§ What you will do
The data below is to be transcribed word for word; pictures are to be excluded.

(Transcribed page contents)
━━━━━━━━━━━━━━━━

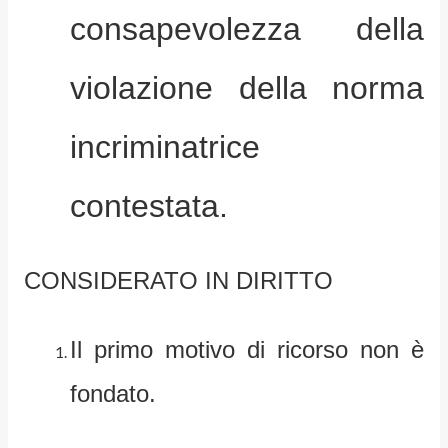
consapevolezza della
violazione della norma
incriminatrice
contestata.
CONSIDERATO IN DIRITTO
Il primo motivo di ricorso non è
fondato.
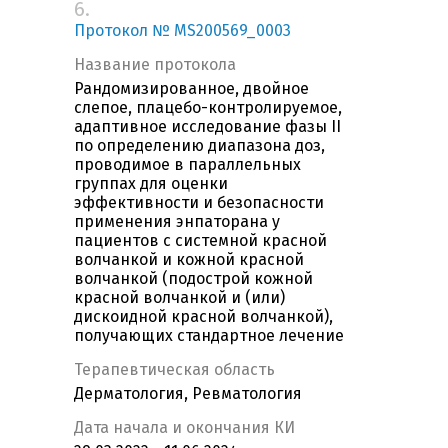
6.
Протокол № MS200569_0003
Название протокола
Рандомизированное, двойное
слепое, плацебо-контролируемое,
адаптивное исследование фазы II
по определению диапазона доз,
проводимое в параллельных
группах для оценки
эффективности и безопасности
применения энпаторана у
пациентов с системной красной
волчанкой и кожной красной
волчанкой (подострой кожной
красной волчанкой и (или)
дискоидной красной волчанкой),
получающих стандартное лечение
Терапевтическая область
Дерматология, Ревматология
Дата начала и окончания КИ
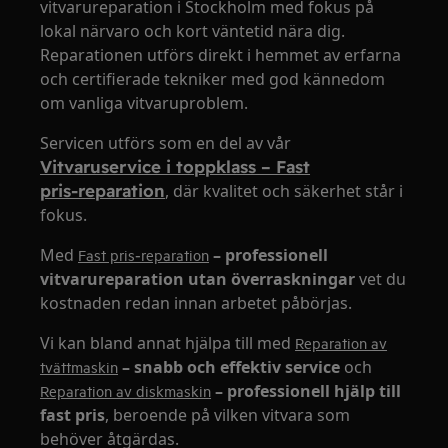
vitvarureparation i Stockholm med fokus på
lokal närvaro och kort väntetid nära dig.
Reparationen utförs direkt i hemmet av erfarna
och certifierade tekniker med god kännedom
om vanliga vitvaruproblem.
Servicen utförs som en del av vår
Vitvaruservice i toppklass – Fast
pris‑reparation
, där kvalitet och säkerhet står i
fokus.
Med
– professionell
Fast pris‑reparation
vitvarureparation utan överraskningar
vet du
kostnaden redan innan arbetet påbörjas.
Vi kan bland annat hjälpa till med
Reparation av
– snabb och effektiv service
och
tvättmaskin
– professionell hjälp till
Reparation av diskmaskin
fast pris
, beroende på vilken vitvara som
behöver åtgärdas.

━━━━━━━━━━━━━━━━

§ Answer to this exercise
consapevolezza della
violazione della norma
incriminatrice
contestata.
CONSIDERATO IN DIRITTO
Il primo motivo di ricorso non è
fondato.
6.
Протокол № MS200569_0003
Название протокола
Рандомизированное, двойное
слепое, плацебо-контролируемое,
адаптивное исследование фазы II
по определению диапазона доз,
проводимое в параллельных
группах для оценки
эффективности и безопасности
применения энпаторана у
пациентов с системной красной
волчанкой и кожной красной
волчанкой (подострой кожной
красной волчанкой и (или)
дискоидной красной волчанкой),
получающих стандартное лечение
Терапевтическая область
Дерматология, Ревматология
Дата начала и окончания КИ
vitvarureparation i Stockholm med fokus på
lokal närvaro och kort väntetid nära dig.
Reparationen utförs direkt i hemmet av erfarna
och certifierade tekniker med god kännedom
om vanliga vitvaruproblem.
Servicen utförs som en del av vår
Vitvaruservice i toppklass – Fast
pris‑reparation
, där kvalitet och säkerhet står i
fokus.
Med
– professionell
Fast pris‑reparation
vitvarureparation utan överraskningar
vet du
kostnaden redan innan arbetet påbörjas.
Vi kan bland annat hjälpa till med
Reparation av
– snabb och effektiv service
och
tvättmaskin
– professionell hjälp till
Reparation av diskmaskin
fast pris
, beroende på vilken vitvara som
behöver åtgärdas.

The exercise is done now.